I feel inclined but also hinky to elaborate on Ming-liang’s uncanny practice in execution, as it seems nearly fruitless to describe the pukka feelings that come from experiencing a film in which words could never do it service, but I’ll try. The “I wanna f**king die” energy of its musical themes brings such a nauseating distaste to the everyday lifestyle that we heed our many characters on. There’s maybe two scenes in this entire movie that felt devised — otherwise, you could’ve fooled me that this footage was baked from high-quality documentation made from the likes of a filmmaker hooked-up on luring cinematography, attested shot-length proposals, and eerie sequencing patterns. A copious serving of Rebels of the Neon God definitely perceives our environment in a dead light, and it genuinely hurts to watch it in the best possible manner, however.

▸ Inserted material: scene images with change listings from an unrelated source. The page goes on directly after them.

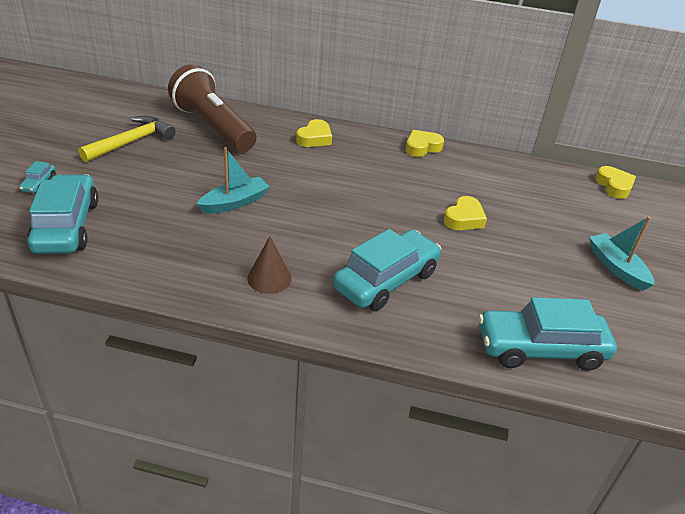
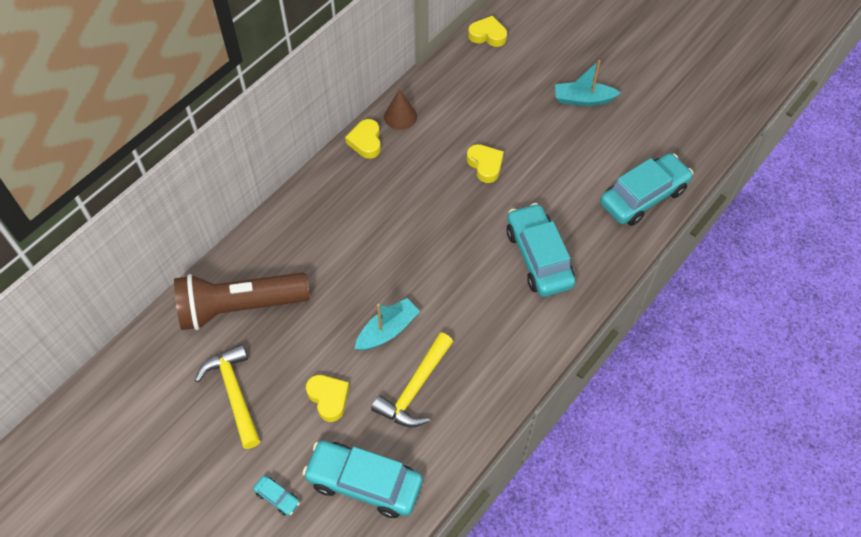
camera: 60 degrees left, 20 degrees up
(180, 233) = (415, 388): none -> yellow hammer
(234, 203) = (387, 330): turquoise boat -> turquoise boat turned 60 degrees clockwise
(269, 278) = (504, 338): brown cone -> brown cone (400, 116)
(314, 138) = (307, 223): yellow heart -> yellow heart (328, 398)
(540, 349) = (643, 196): turquoise car -> turquoise car turned 150 degrees counterclockwise

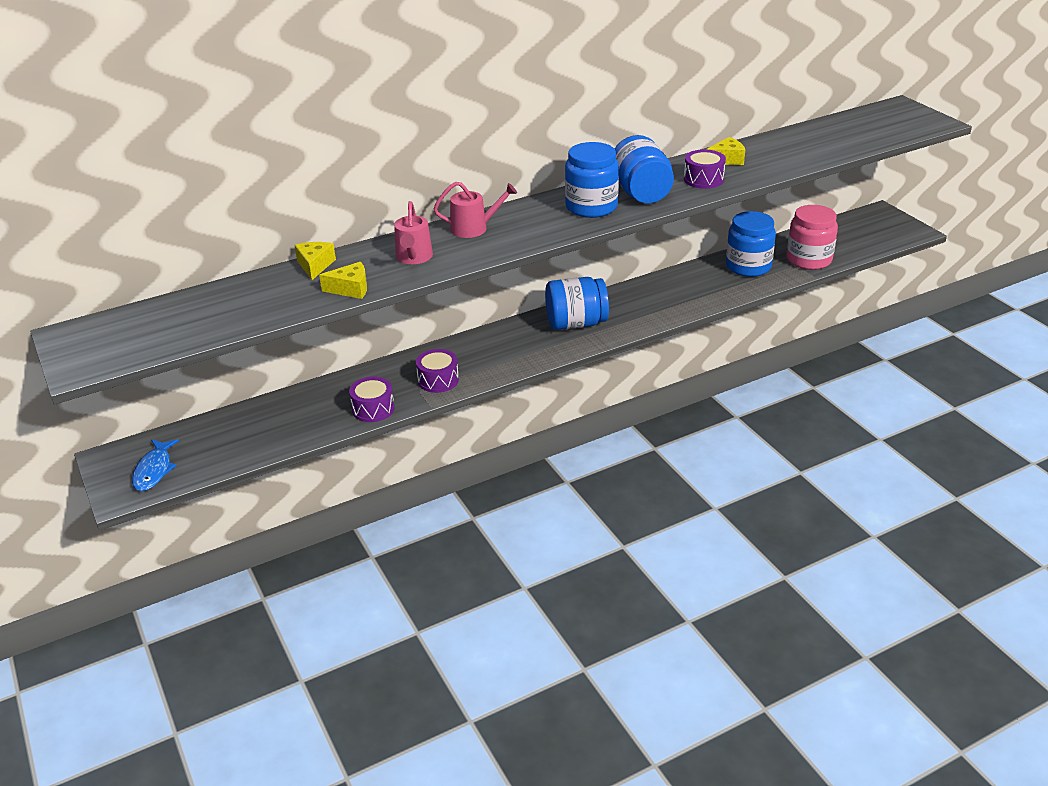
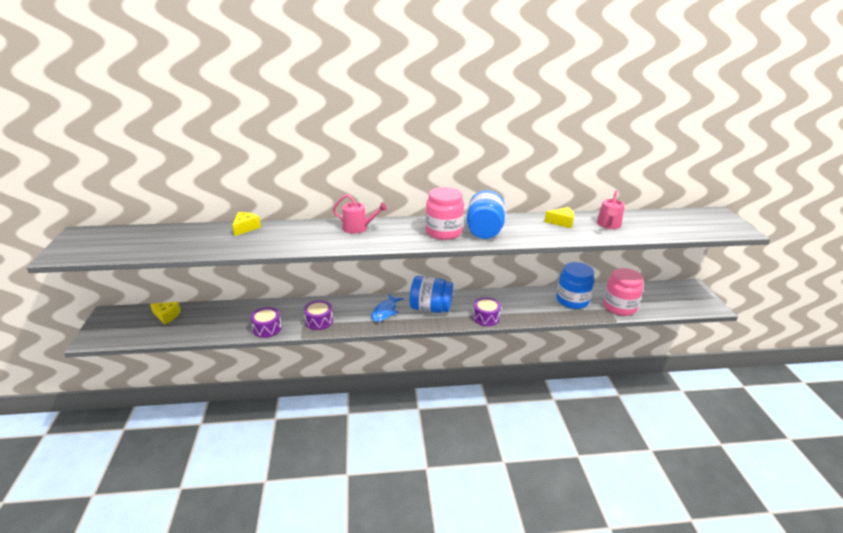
camera: 20 degrees right, 5 degrees down
(154, 470) = (121, 329): blue fish -> blue fish (385, 312)
(350, 289) = (249, 247): yellow cheese -> yellow cheese (167, 316)
(413, 257) = (305, 237): pink watering can -> pink watering can (608, 225)
(591, 207) = (443, 232): blue jar -> pink jar
(703, 179) = (534, 231): purple drum -> purple drum (486, 317)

Jeepers, the nihilists will love this one, oh yes they will.
It makes sense that the stalker in this movie (Hsiao-Kang) would seek to incline punishment out of vengeance over the cruel folk that indirectly take what he desires — something Ming-liang establishes as a common, vain human instinct. To add more to the flames though, this stalker is simultaneously clashing with the unstable trauma he has from his remote father figure; it’s propelling him into this deviance. At the end of the day, it makes sense, nevertheless: the stalker has the complex of a Neon God for that matter, feeling a sudden authority to inflict on the rebels of his “kingdom.” This was always this stalker’s destiny, and as much as these strangers may not even be aware of his existence, what they commit certainly feels personal to the stalker. It seems that the Neon God really is looking over the sinners, as hypocritical as it may be objectively.

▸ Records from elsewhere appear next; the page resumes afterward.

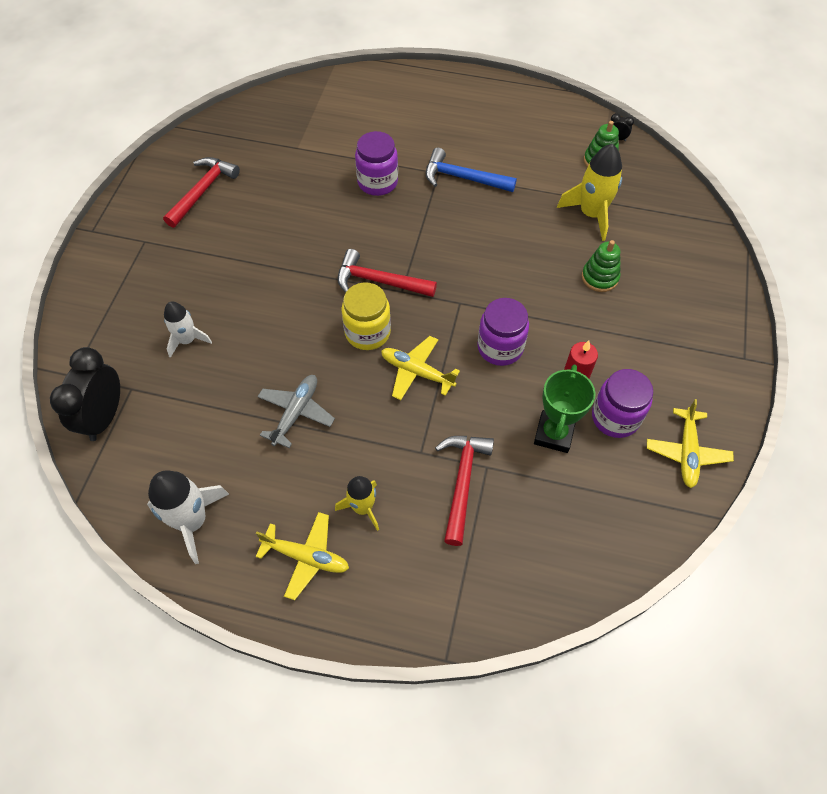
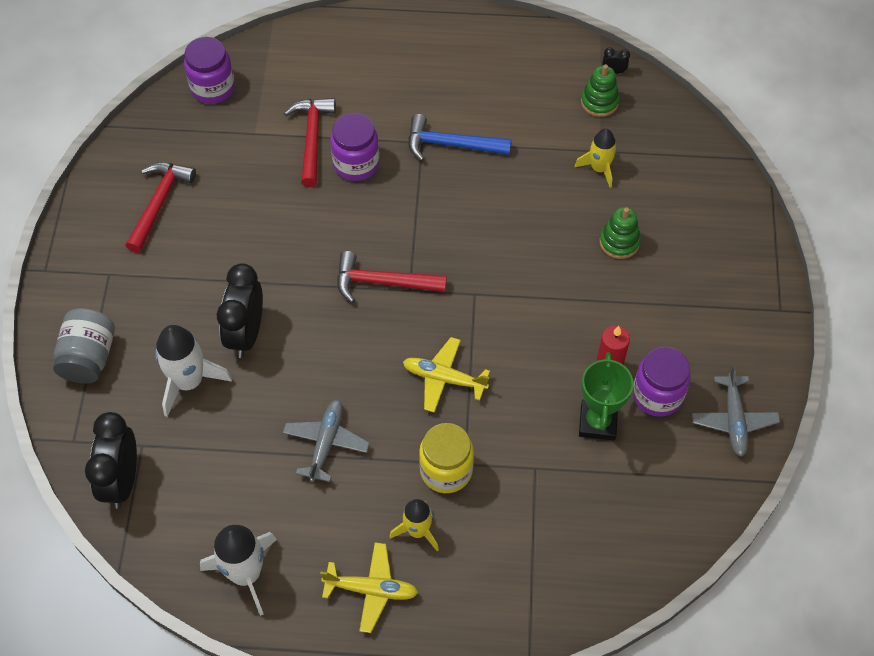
camera: 10 degrees left, 0 degrees up
(107, 307) = (89, 357): none -> grey jar
(187, 340) = (189, 381): white rocket -> white rocket, size x1.57
(248, 307) = (246, 333): none -> black clock
(367, 332) = (382, 343): yellow jar -> yellow jar (446, 470)
(462, 482) = (513, 487): red hammer -> red hammer (312, 138)
(500, 347) = (526, 338): purple jar -> purple jar (213, 88)
(591, 214) = (599, 168): yellow rocket -> yellow rocket, size x0.64
(686, 452) = (733, 420): yellow plane -> grey plane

Yet, we must remember that gods are flawed too. An enemy is never as sinister as they may seem — a stranger, is still forever a stranger, and like strangers or anything for that regard, you couldn’t truly know them unless you were them. As far as I know, even gods don’t have that sort of power. Whether the stalker is the Neon God or not considering his actions do evidently seem like divine, fitting punishments for the trouble-making strangers, he ceases to have warrant to be the judge of men he isn’t in personal relation with. God or not, these strangers sentimentally and realistically understand each other better than anyone else ever will.
Rebels of the Neon God is flooded with more ideas than just this though; ideas of pointless loathing, ideas of identity-lack among a metropolitan society of similarities, ideas of artificially cynical destinies, and if the harrowing angst of the film couldn’t make it any clearer, BOOMING ideas of ethereal hopelessness found in those fighting through early adulthood. Tsai Ming-liang’s debut is easily the finest coming-of-age phenomenon I’ve seen in a while, if you could even call it that?
Verdict: A-
“Rebels of the Neon God” is now streaming on The Criterion Channel.